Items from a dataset
————

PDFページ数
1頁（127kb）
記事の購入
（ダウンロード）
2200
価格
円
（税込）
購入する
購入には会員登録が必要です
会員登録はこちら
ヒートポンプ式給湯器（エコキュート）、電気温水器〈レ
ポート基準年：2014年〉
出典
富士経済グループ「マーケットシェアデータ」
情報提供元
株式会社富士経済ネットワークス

————

§ **Task to complete**: Give every line of text in the rows above as a numbered list, leaving out blank lines.

§ **Solution to this task**:
1. PDFページ数
2. 1頁（127kb）
3. 記事の購入
4. （ダウンロード）
5. 2200
6. 価格
7. 円
8. （税込）
9. 購入する
10. 購入には会員登録が必要です
11. 会員登録はこちら
12. ヒートポンプ式給湯器（エコキュート）、電気温水器〈レ
13. ポート基準年：2014年〉
14. 出典
15. 富士経済グループ「マーケットシェアデータ」
16. 情報提供元
17. 株式会社富士経済ネットワークス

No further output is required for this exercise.